Consistency, fearlessness and rock solid principles have helped define relations between the two countries. Both countries have never missed opportunities to condemn western machinations on the third world countries to which the two nations belong.
For example last January Iran followed its condemnation of the sanctions with batches of humanitarian food assistance to the people of Mhondoro. In fact the assistance has been forthcoming on many occasions such that writing about each and every instance would require acres of space.
In March 2010, the two countries announced plans to collaborate in the energy sector. Minister of State for Presidential Affairs Didymus Mustasa met with Iranian Oil Minister Masoud Mir Kazemi in the wake of the extension of United States sanctions against Zimbabwe.
Iran offered oil supplies and to upgrade Feruka Oil Refinery. President Mugabe was to later invite Iranian President Mahmoud Ahmadinejad to open a trade exhibition in Bulawayo on April 23, 2010. Such is the relationship between Zimbabwe and Iran.
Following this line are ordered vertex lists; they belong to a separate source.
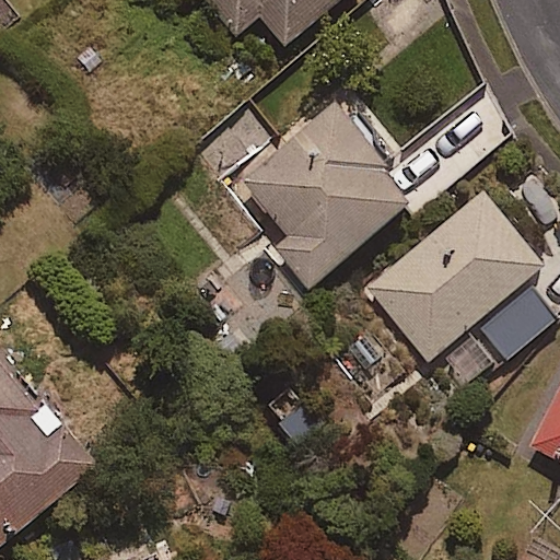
[(336,0),(208,0),(259,62),(336,0)]
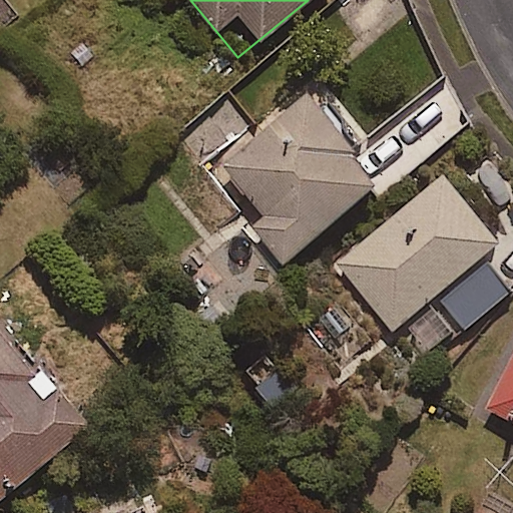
[(381,180),(308,90),(220,161),(266,215),(252,226),(282,262),(381,180)]
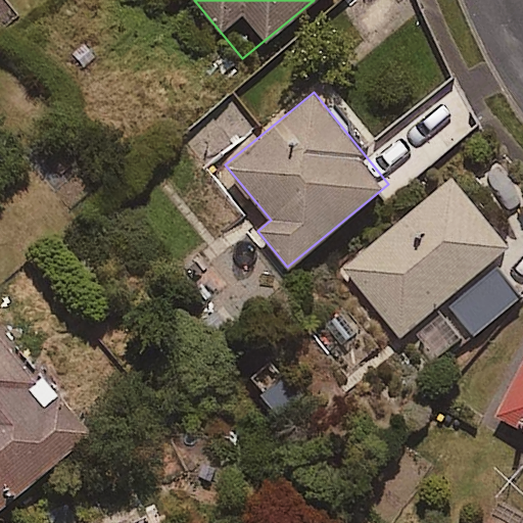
[(510,246),(452,176),(386,230),(391,236),(347,272),(400,336),(510,246)]
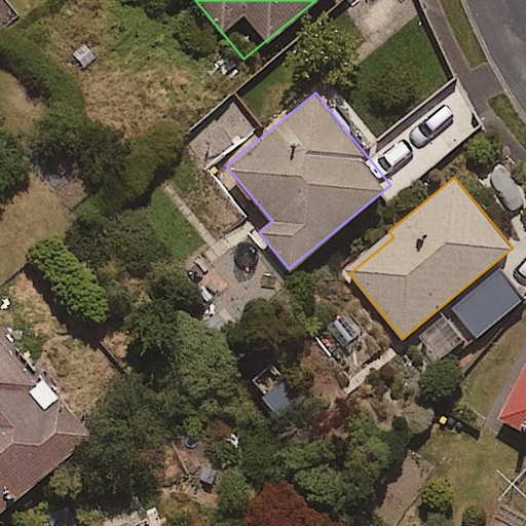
[(525,296),(501,269),(453,311),(477,338),(525,296)]
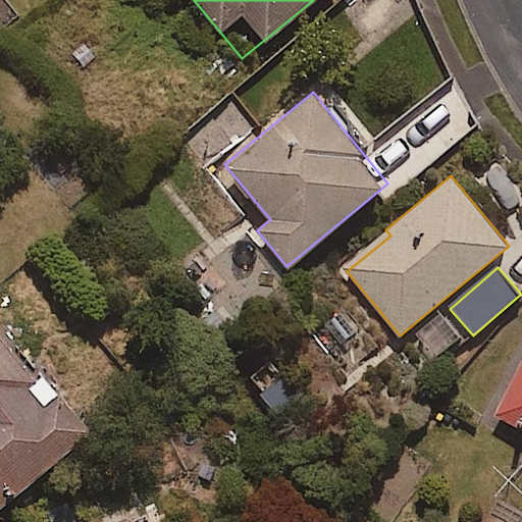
[(0,506),(92,431),(47,376),(41,381),(0,330),(0,506)]
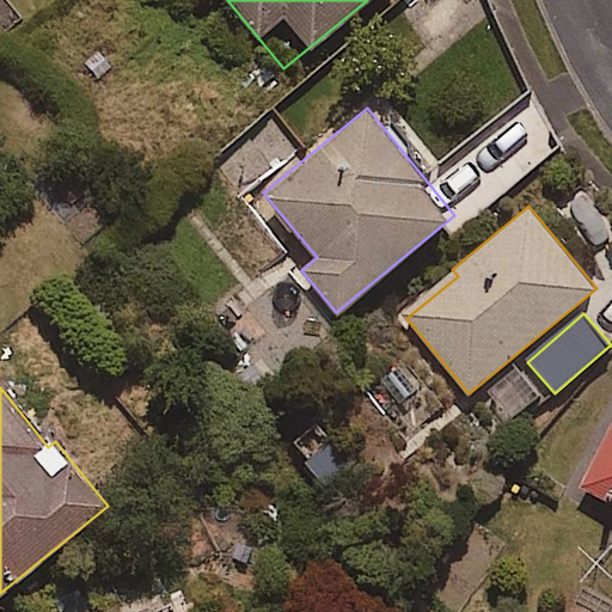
[(611,428),(582,484),(611,500),(611,428)]
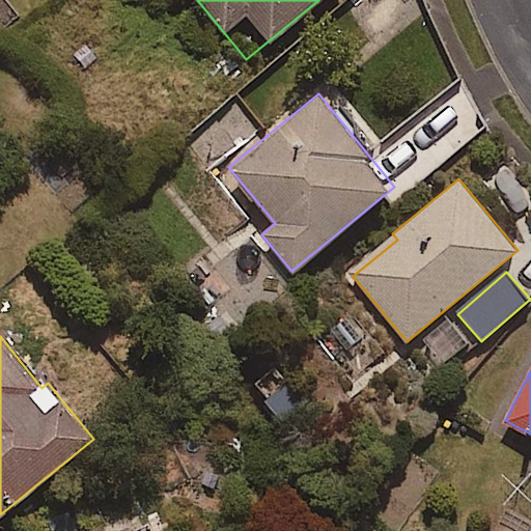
All buildings are outlined.
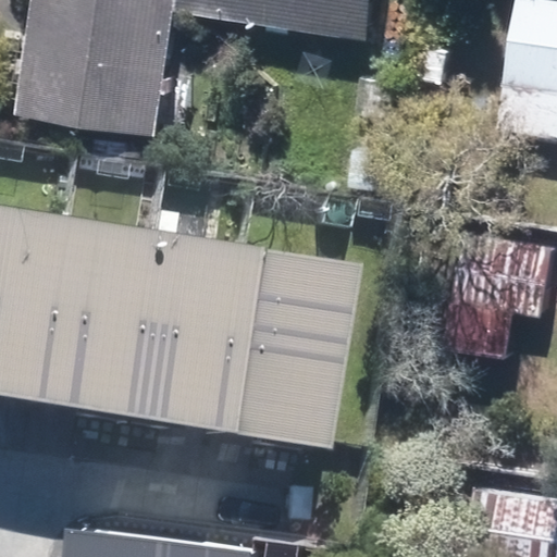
[(45,0),(26,103),(173,130),(196,5),(385,34),(390,0),(45,0)]
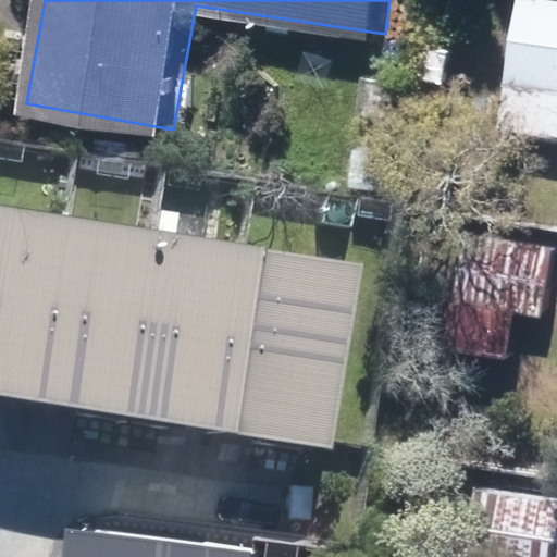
[(556,2),(537,0),(512,0),(491,134),(556,145),(556,2)]
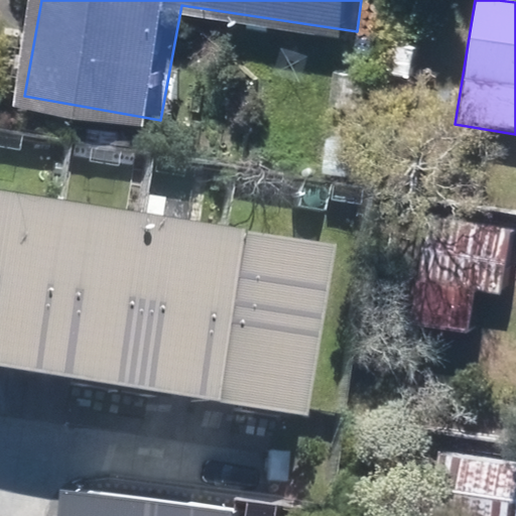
[(0,365),(36,371),(63,200),(0,189),(0,365)]
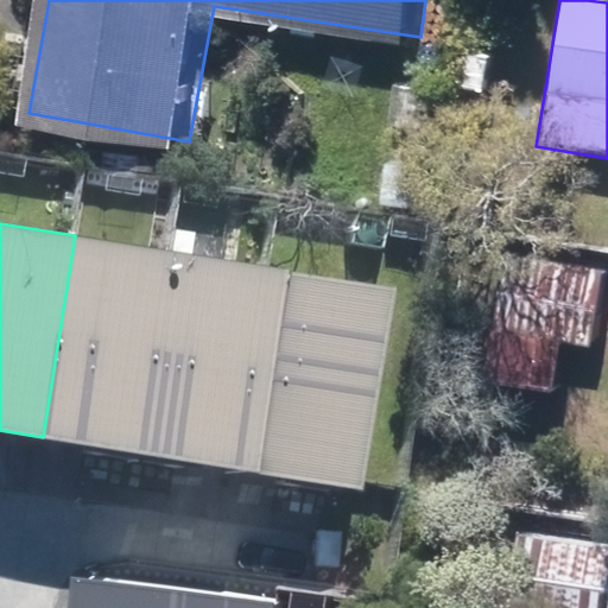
[(138,454),(171,251),(75,235),(43,437),(138,454)]
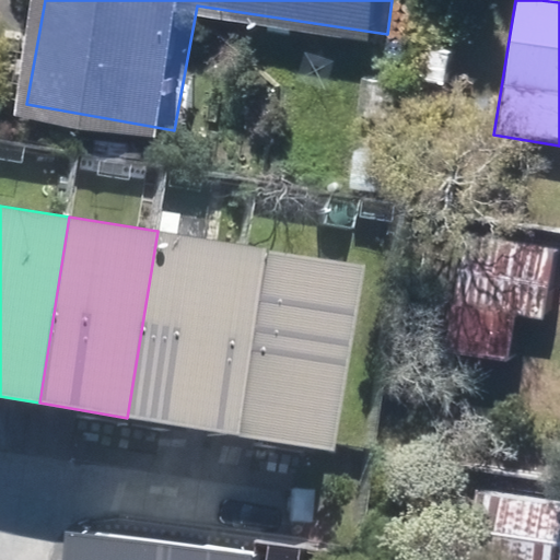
[(213,432),(244,245),(158,231),(127,418),(213,432)]
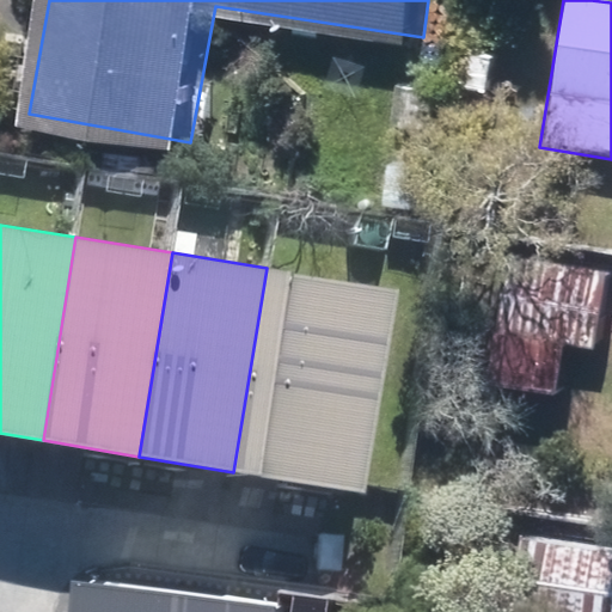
[(605,274),(506,257),(484,385),(557,398),(567,344),(593,348),(605,274)]
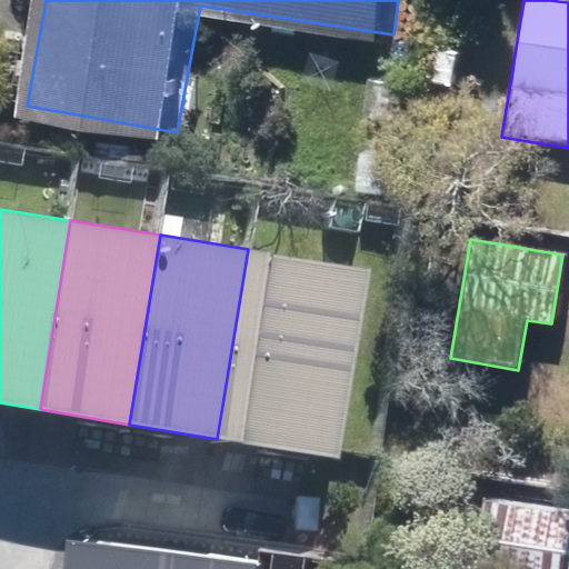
[(371,269),(248,249),(217,439),(340,459),(371,269)]
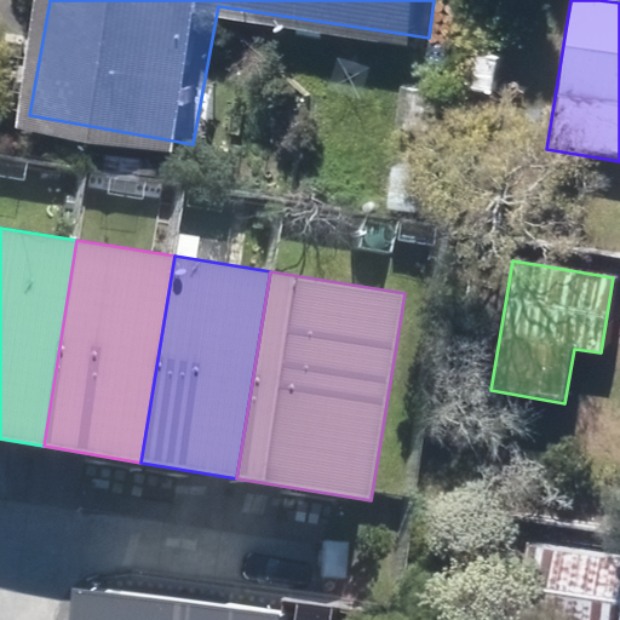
[(619,619),(619,558),(526,545),(514,619),(619,619)]
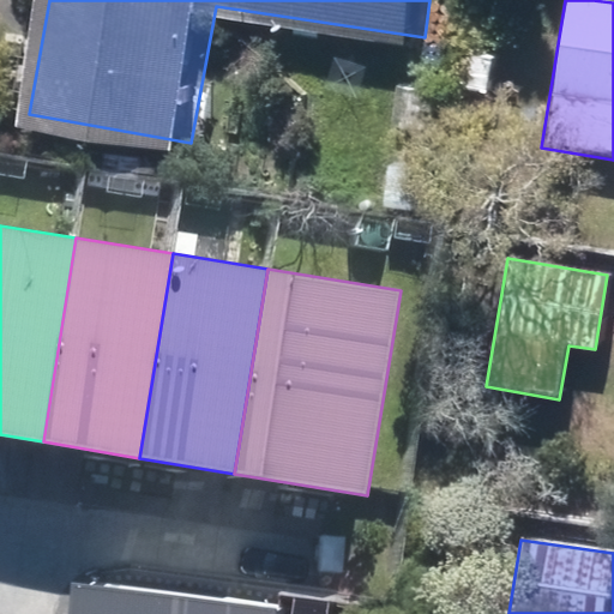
[(68,613),(278,613),(280,607),(73,581),(68,613)]
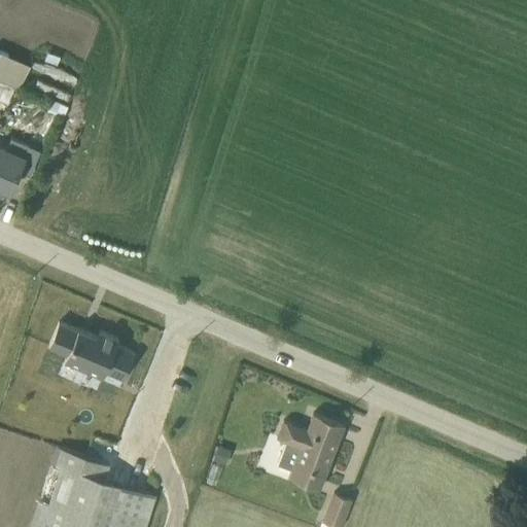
[(0,99),(6,102),(13,88),(19,90),(29,66),(0,53),(0,99)]
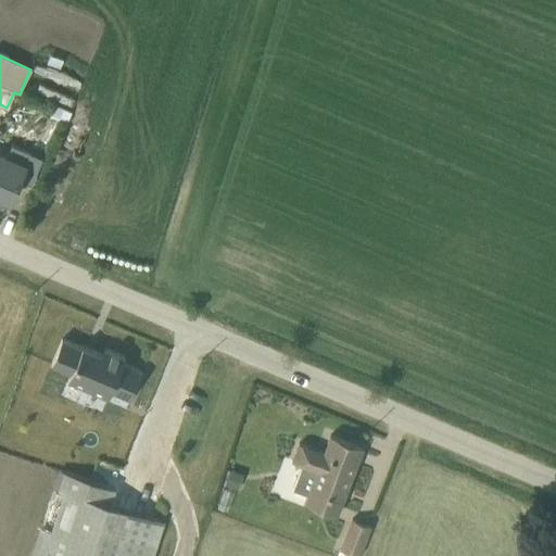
[(50,105),(46,116),(65,124),(71,113),(50,105)]
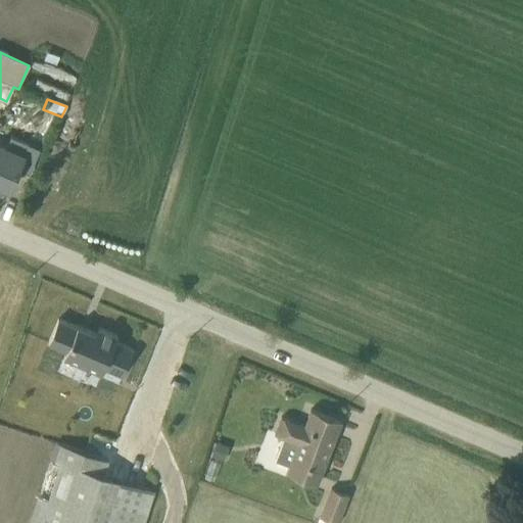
[(22,155),(0,145),(0,185),(8,189),(22,155)]
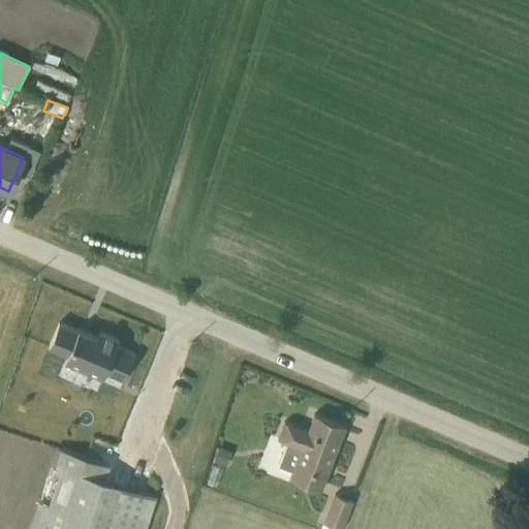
[(123,381),(135,354),(116,346),(119,341),(99,333),(97,338),(79,330),(78,331),(58,323),(48,348),(66,356),(63,363),(101,379),(104,373),(123,381)]
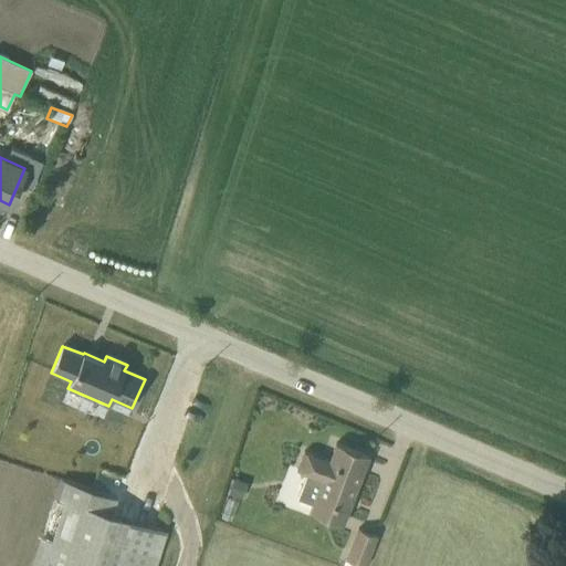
[(16,421),(0,469),(0,561),(42,431),(16,421)]
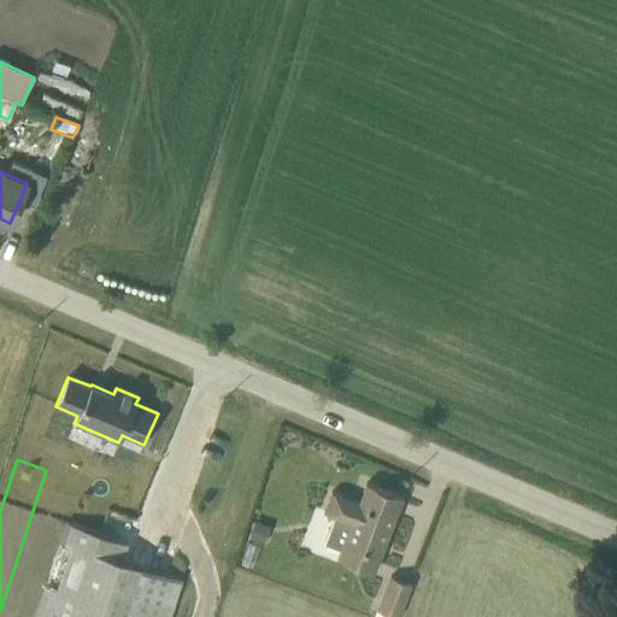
[(403,498),(401,498),(366,483),(358,503),(331,492),(322,513),(334,518),(324,544),(340,550),(336,558),(372,573),(403,498)]
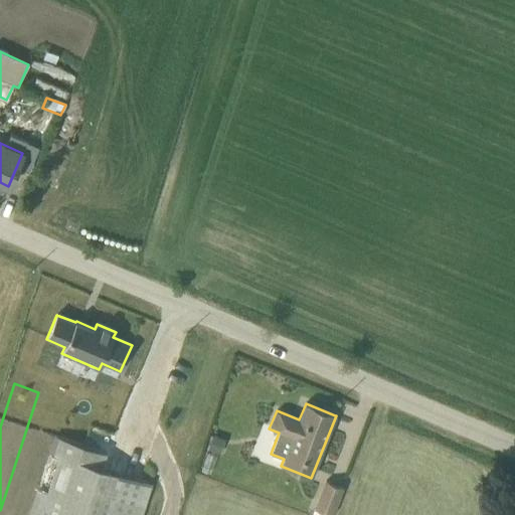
[(224,440),(212,436),(207,450),(220,455),(224,440)]
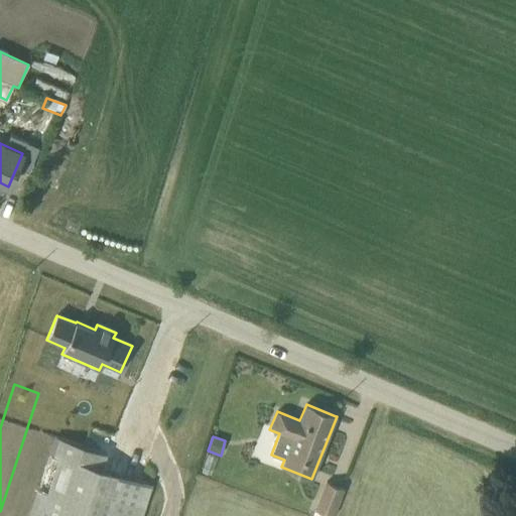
[(105,455),(57,439),(41,490),(37,488),(27,515),(142,515),(147,503),(116,495),(123,476),(101,468),(105,455)]
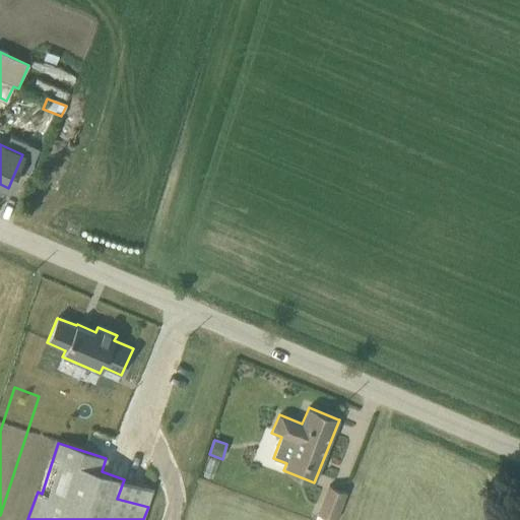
[(327,486),(315,519),(335,519),(345,493),(327,486)]
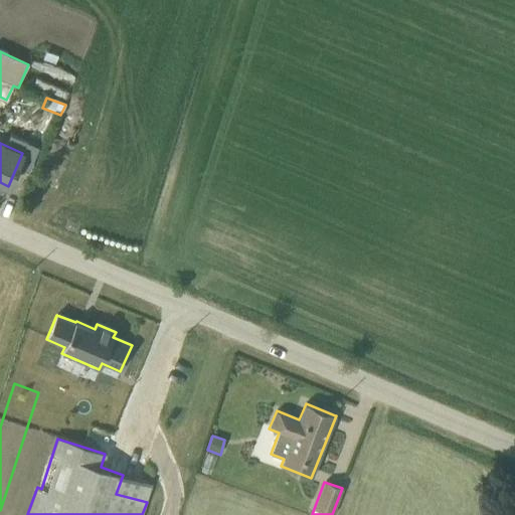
[(500,514),(503,506),(489,502),(483,514),(500,514)]
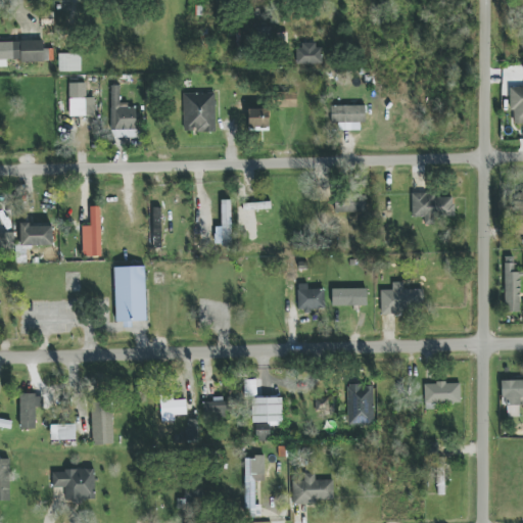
[(252,40),(270,41),(271,28),(253,27),(252,40)]
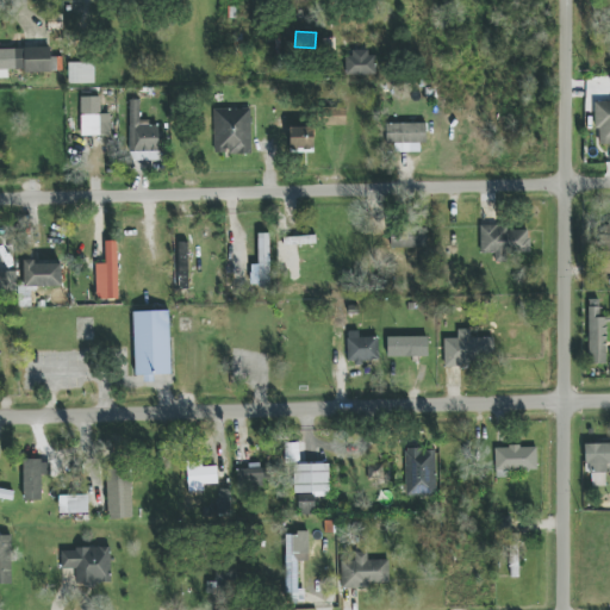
[(324,55),(335,55),(335,39),(324,38),(324,55)]
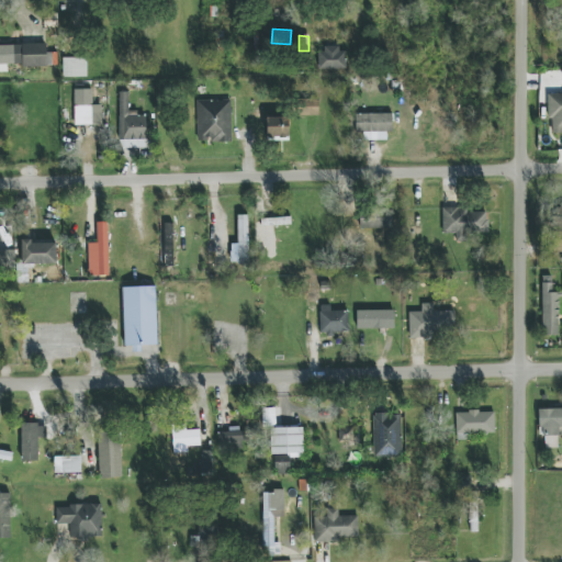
[(51,65),(49,53),(47,53),(47,44),(0,45),(0,71),(8,71),(8,67),(51,65)]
According to (People’s Daily Online, November 26, 2006) cultural interests and humanitarian aid comprise a significant component of Iran-Zimbabwe relations. The publication gave an instance during which President Mugabe and President Ahmadinejad issued a joint communiqué signed following their Fifth Joint Commission meeting where both countries emphasised their goal of expanding political, economic, and cultural cooperation and developing unified positions on issues of mutual interest.
The two countries have on several occasions enjoyed reciprocal cultural visits as a show of the robust relations existing between the two nations born out of historic revolutions in 1979 and 1980.
Common interests and the quest by the leaders of the two countries to fight western imperialism and hegemony help to shape relations between Zimbabwe and Iran. To achieve the mutual relationship the two countries have entered into a number of agreements ranging from political and economic cooperation to social and cultural exchanges.